Cllr Karen Kilgour, Deputy Leader of Newcastle City Council and Cabinet Member for Health and Adult Social Care said: “As the Covid-19 pandemic hit, we accelerated our joint-working across Collaborative Newcastle to ensure that we could protect the most vulnerable people in the city, including those in care homes, whilst maintaining our core services.
“We worked together to create a Care Home Wraparound Support Team which was dedicated to providing the support, advice, treatment, care, training and equipment needed. The team was fundamental in helping shape local outbreak control planning – reviewing the data on local cases, sharing information and acting quickly to respond. And as soon as the vaccine became available, we developed a programme to support care homes. We completed first vaccinations to all eligible care home residents and staff ahead of schedule – a remarkable achievement which made national headlines. We’re incredibly proud of all the teams involved.”
Newcastle Hospitals’ Chief Operating Officer Martin Wilson said: “This award win is wonderful recognition for the staff and teams across our organisations. Collaborative Newcastle was conceived and developed prior to the pandemic and many joint-working practices were already in place. However, it would have been easy for partners to pause or pull away from the collaboration when Covid hit.
“Instead, we built on the foundations in place and accelerated our co-ordination, working more closely than ever as a result – this is a real testament to our people who have shown incredible leadership, resilience and commitment throughout the pandemic in order to support our residents and communities.”
Despite the demanding circumstances of the past 18 months, over 1,000 entries from across the country were received for this year’s HSJ Awards, with 205 organisations, projects and individuals making it to the final shortlist.
The judging panel was made up of a diverse range of highly influential and respected figures within the healthcare community, including Sir Bruce Keogh (Chair, Birmingham Women’s and Children’s FT); Marie Gabriel CBE (Chair, NHS Race and Health Observatory); and former HSJ Trust of the Year winners Ann Marr OBE (Chief Executive, St Helens and Knowsley Teaching Hospitals Trust) and Richard Mitchell (Chief Executive, Sherwood Forest Hospitals FT).
They wrote: “The judges were very impressed with this partnership which demonstrated the benefits of a mature long-standing partnership, focused on local health needs and tackling inequalities and the wider determinants of health. The presenting team came across as uniquely well connected and a true joint partnership speaking well as a collective. It was wonderful to hear that at an executive level there was a recognition of the need to invest more in the voluntary sector to underpin these changes working with communities.”
Following an in-depth judging process, Collaborative Newcastle was shortlisted earlier this year and was selected based on ‘ambition, visionary spirit and the demonstrable positive impact that it has had on both patient and staff experiences’.

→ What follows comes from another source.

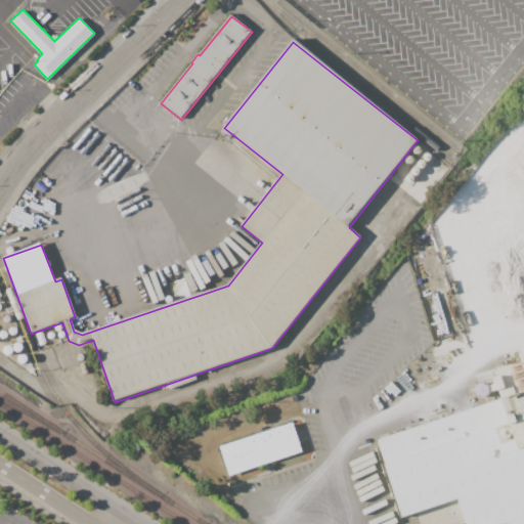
[(523,384),(512,388),(506,372),(523,364),(523,384)]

Alastair McLellan, Health Service Journal editor added: “I’d like to offer my congratulations to Collaborative Newcastle. It is always so inspirational to see projects adapting, developing and improving their services for the benefit of patients across the country.
“Each year I am overwhelmed by the many impressive individuals, teams and trusts and this year was no exception. The sheer quality and standard of the nominees is outstanding and all those shortlisted, highly commended or ultimately selected as a category winner, should be very proud of their contribution to healthcare excellence.”
Newcastle Hospitals was also ‘highly commended’ in the Acute or Specialist Trust of the Year category and finalists in two other categories – Connecting Services and Information and Provider Collaboration of the Year – The Great North Care Record on behalf of North East and North Cumbria ICS.
The judges wrote: “Strong solid entry which showed a long track record in delivering outstanding care & the ability to build on this throughout the pandemic; clear ambition & vision around integration; genuine staff engagement.”